Exercise directions:
From the material below, copy out each line with the word "round" in it.

Records to process:
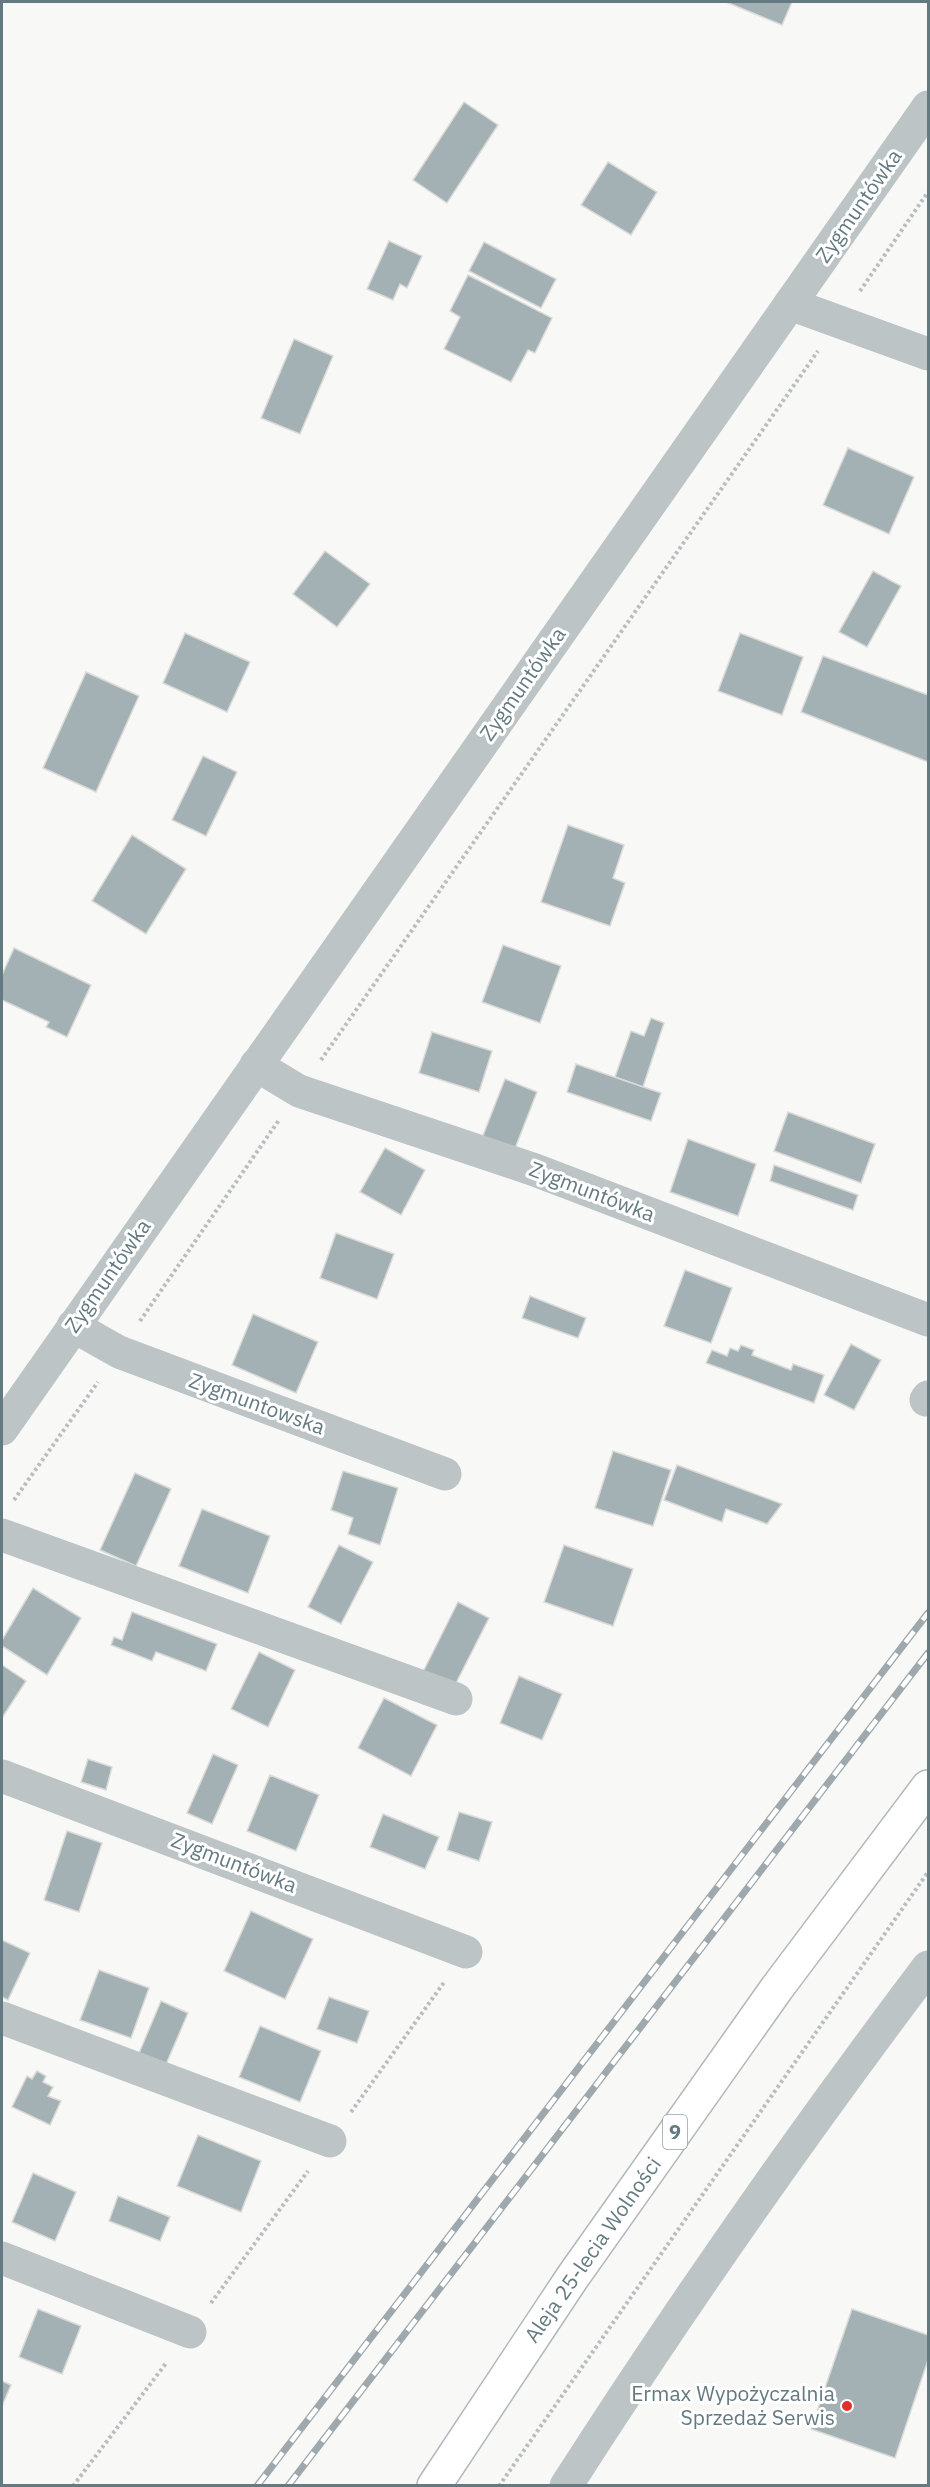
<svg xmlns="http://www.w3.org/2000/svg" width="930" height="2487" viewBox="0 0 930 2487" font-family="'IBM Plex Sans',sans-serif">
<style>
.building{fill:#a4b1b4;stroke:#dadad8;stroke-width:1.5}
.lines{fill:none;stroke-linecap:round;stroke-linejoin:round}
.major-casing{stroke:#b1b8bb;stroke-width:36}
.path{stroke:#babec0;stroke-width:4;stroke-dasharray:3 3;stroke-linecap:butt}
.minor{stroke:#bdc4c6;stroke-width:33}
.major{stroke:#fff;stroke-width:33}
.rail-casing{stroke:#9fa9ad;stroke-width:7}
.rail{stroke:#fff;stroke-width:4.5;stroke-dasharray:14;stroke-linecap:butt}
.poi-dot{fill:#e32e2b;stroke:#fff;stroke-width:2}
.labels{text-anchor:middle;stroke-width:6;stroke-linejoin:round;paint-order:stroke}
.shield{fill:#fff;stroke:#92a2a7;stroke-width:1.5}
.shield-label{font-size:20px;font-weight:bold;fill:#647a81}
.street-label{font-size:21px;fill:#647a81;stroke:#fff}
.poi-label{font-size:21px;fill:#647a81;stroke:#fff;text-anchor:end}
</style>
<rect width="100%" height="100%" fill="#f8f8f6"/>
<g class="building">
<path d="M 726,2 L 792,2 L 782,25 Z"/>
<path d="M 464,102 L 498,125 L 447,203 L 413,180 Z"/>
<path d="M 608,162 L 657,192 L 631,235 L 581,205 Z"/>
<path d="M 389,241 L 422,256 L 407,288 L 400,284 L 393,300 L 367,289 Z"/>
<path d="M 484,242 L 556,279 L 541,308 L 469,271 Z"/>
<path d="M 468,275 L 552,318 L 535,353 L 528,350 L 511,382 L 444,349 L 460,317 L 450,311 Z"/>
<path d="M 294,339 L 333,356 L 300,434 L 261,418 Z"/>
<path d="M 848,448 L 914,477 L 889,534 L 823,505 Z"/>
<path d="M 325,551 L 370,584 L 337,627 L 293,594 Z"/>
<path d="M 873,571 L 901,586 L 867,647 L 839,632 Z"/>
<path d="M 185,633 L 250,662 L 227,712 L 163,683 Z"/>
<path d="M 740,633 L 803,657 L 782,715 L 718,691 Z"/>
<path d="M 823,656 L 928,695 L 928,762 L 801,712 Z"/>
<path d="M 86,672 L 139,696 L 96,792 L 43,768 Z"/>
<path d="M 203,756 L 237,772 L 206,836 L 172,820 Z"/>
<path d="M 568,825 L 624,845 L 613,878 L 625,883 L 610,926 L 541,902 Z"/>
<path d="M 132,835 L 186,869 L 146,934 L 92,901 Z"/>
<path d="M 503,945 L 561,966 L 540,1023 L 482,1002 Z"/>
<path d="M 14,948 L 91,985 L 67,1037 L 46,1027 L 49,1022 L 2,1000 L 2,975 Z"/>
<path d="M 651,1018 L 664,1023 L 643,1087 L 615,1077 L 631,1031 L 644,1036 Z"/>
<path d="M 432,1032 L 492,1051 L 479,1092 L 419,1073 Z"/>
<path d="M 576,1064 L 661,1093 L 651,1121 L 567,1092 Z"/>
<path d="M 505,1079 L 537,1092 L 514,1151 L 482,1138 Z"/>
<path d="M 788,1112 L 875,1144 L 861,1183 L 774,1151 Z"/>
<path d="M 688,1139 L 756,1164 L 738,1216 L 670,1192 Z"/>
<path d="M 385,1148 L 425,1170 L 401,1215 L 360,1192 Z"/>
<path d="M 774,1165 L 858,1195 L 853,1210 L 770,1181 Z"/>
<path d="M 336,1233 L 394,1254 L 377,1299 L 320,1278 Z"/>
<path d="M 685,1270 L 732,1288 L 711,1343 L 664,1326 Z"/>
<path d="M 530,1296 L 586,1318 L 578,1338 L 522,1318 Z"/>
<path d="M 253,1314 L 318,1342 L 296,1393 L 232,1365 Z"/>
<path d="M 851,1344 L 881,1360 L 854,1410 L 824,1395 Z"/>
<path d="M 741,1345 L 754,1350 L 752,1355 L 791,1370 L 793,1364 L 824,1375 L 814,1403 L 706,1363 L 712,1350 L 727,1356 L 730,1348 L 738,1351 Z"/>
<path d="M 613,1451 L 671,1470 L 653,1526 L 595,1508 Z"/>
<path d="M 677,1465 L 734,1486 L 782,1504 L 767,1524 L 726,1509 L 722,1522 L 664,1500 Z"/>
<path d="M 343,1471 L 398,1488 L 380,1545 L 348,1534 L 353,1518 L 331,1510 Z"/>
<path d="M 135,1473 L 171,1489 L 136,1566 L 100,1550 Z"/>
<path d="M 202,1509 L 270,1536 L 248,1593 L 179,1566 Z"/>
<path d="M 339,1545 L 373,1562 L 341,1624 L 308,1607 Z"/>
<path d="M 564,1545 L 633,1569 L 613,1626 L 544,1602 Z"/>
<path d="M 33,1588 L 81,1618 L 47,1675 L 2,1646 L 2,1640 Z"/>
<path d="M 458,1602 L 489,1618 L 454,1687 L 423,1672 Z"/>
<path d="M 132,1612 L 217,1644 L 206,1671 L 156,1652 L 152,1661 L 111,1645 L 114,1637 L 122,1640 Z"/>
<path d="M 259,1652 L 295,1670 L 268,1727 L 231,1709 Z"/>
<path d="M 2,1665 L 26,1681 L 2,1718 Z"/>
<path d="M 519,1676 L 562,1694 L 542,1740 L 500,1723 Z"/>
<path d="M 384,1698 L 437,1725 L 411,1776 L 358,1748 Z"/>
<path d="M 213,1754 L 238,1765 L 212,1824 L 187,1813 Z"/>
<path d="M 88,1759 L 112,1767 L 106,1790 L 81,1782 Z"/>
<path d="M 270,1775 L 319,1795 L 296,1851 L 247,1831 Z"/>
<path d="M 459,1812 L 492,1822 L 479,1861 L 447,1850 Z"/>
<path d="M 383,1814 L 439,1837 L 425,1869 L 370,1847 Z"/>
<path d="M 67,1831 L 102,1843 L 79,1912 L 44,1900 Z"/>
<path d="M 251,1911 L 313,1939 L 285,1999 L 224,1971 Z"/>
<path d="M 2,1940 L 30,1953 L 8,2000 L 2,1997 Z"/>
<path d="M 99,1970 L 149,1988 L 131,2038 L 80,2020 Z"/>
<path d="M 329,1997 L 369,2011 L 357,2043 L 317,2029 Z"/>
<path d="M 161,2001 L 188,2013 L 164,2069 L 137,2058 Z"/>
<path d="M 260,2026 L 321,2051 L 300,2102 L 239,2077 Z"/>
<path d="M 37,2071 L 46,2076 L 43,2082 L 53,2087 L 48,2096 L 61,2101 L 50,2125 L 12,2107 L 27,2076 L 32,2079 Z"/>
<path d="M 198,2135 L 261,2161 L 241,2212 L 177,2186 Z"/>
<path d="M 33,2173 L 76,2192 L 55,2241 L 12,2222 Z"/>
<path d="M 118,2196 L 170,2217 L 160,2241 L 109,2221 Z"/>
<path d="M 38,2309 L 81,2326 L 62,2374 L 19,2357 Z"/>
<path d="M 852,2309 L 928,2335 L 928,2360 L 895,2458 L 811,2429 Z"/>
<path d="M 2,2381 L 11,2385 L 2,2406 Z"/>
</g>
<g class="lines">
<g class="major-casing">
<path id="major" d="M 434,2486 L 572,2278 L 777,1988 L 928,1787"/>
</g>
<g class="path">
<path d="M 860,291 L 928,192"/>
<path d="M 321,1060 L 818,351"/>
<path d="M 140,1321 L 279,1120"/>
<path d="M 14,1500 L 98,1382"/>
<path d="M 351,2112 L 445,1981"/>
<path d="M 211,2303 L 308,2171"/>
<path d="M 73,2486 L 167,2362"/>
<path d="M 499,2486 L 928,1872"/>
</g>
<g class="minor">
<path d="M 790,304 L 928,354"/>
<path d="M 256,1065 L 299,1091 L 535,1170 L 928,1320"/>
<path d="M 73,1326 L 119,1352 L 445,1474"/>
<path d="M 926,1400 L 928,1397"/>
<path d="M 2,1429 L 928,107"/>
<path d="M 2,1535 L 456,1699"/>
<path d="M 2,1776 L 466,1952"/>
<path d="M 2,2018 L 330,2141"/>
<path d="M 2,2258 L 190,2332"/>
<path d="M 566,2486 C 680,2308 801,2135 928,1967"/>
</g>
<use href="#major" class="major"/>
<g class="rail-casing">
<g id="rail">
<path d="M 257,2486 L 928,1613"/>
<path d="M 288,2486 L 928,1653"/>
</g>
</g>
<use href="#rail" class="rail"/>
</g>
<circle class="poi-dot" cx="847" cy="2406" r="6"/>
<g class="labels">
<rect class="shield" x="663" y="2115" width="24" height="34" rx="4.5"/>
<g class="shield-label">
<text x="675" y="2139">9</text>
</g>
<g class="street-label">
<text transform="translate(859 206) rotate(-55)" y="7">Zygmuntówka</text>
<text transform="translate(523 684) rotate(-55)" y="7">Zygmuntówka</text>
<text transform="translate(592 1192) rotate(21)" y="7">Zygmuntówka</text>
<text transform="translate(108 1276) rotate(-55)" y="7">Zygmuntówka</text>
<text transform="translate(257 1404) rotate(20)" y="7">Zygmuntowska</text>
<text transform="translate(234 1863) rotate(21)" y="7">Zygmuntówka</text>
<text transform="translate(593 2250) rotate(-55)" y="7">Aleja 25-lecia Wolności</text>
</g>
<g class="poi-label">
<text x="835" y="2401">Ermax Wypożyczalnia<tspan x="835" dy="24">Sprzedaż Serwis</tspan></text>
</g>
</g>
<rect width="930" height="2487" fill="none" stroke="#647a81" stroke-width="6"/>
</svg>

Answer box:
.lines{fill:none;stroke-linecap:round;stroke-linejoin:round}
.labels{text-anchor:middle;stroke-width:6;stroke-linejoin:round;paint-order:stroke}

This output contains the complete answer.